Today’s “Transparent Radiation” tops my list of must see films

Vermont’s first real chill of cool fall weather sets the stage for the 26th year of the Vermont Film Festival, which began yesterday (Friday October 21) and runs through Sunday October 30.

Check out the list of films,17 of which have been created by Vermont filmmakers! Many of the films also include panel discussions, food samples, or time to meet writers and directors.  

My first choice today is Transparent Radiation, a film created by the Gund Institute filmmaker Hillary Archer that debuts today at 5 pm at the Palace 9 Theater in South Burlington.  This free showing includes a follow-up panel discussion with Ms. Archer and her colleagues from the Gund Institute for Ecological Economics at UVM.

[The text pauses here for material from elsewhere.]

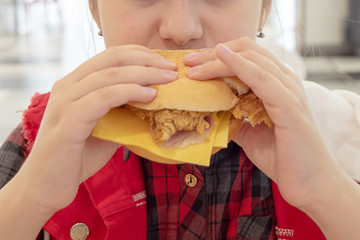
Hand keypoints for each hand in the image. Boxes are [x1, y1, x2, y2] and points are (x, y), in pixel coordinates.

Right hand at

Set amid the world’s historic transition toward energy sustainability, this 30-minute documentary provides a holistic outlook on nuclear energy with the intention of empowering new perspectives and solutions for the future. Over twenty people from the Gund participated, including Gund Fellows John Todd, Gary Flomenhoft, Austin Troy, Josh Farley, Diane Gayer, and Saleem Ali. Transparent Radiation was written, directed, and edited by Hillary Archer, with Jon Erickson as executive producer.

According to UVM’s Gund Institute for Ecological Economics website, Ms. Archer

uses the film medium to explore storytelling as a way to channel new experiences for humanity and exercise human consciousness.

A 2010 UVM graduate from The Rubenstein School of Environment & Natural Resources with a BS in Natural Resources/Urban Ecology, and minor in Film, Ms. Archer works as the Media Communications Project Manager at the Gund Institute with the goal of creating

engaging videos that effectively communicate the unique energy, depth, and lessons of ecological economics to the greater community.

Also special screening tomorrow at UVM: as a Feature of the 2011 Inaugural Conference of UVM’s Institute of Environmental Diplomacy

When: Sunday OCT 23, 10:30 – 11:30AM

Where: Billings Lecture Hall, UVM, Burlington VT

Discussion to follow screening with Director, Executive Producer, and Gund Institute members of the film.  

One thought on “Today’s “Transparent Radiation” tops my list of must see films

  1. Yes!

    That’s the single most important transformationthe U.S. economy has to make overall; and apparently, the most difficult to embrace.  That’s because there is so much money to be made by speculators in feeding wasteful, destructive appetites; and once more when remediation finally becomes unavoidable.

    The current economic model that holds perpetual “growth” as the ideal is fatally flawed and will simply succeed in moving us from catastrophic bubble to catastrophic bubble, with all sorts of collateral damage (like the Fukushima failure) in it’s wake.